### Exercise task:
Retype the lines below without any change, starting with the first line and ending with the line that contains "list Tables: 1,000". Include both of those lines.

───── Records supplied ─────

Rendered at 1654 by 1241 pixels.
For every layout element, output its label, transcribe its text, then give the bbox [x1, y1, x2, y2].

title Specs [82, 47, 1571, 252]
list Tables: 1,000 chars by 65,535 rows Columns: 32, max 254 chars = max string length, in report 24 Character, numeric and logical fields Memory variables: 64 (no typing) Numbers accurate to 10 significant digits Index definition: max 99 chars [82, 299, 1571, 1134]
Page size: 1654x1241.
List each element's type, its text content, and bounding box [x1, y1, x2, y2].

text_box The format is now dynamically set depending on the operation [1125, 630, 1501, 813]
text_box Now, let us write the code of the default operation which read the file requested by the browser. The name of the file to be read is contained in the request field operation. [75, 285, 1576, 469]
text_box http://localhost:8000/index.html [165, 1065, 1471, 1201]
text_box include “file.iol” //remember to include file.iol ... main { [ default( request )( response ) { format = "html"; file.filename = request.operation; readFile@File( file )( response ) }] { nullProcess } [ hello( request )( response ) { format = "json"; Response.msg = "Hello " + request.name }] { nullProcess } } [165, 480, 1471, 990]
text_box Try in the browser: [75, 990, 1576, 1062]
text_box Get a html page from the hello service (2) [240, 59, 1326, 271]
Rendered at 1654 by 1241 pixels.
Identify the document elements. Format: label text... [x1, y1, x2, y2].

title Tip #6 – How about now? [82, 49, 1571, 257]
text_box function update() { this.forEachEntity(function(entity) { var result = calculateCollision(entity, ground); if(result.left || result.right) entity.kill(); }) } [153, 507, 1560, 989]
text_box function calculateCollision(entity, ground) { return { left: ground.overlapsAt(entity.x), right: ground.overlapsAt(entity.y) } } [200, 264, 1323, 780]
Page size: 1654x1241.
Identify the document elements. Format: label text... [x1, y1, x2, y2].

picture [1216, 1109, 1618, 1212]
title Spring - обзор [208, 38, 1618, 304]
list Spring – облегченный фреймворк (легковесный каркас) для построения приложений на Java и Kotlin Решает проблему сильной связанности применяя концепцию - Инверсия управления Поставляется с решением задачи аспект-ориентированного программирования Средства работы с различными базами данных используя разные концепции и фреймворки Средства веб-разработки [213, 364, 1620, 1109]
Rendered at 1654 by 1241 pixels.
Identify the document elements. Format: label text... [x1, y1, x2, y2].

─────

### Reply to the exercise:
Rendered at 1654 by 1241 pixels.
For every layout element, output its label, transcribe its text, then give the bbox [x1, y1, x2, y2].

title Specs [82, 47, 1571, 252]
list Tables: 1,000 chars by 65,535 rows Columns: 32, max 254 chars = max string length, in report 24 Character, numeric and logical fields Memory variables: 64 (no typing) Numbers accurate to 10 significant digits Index definition: max 99 chars [82, 299, 1571, 1134]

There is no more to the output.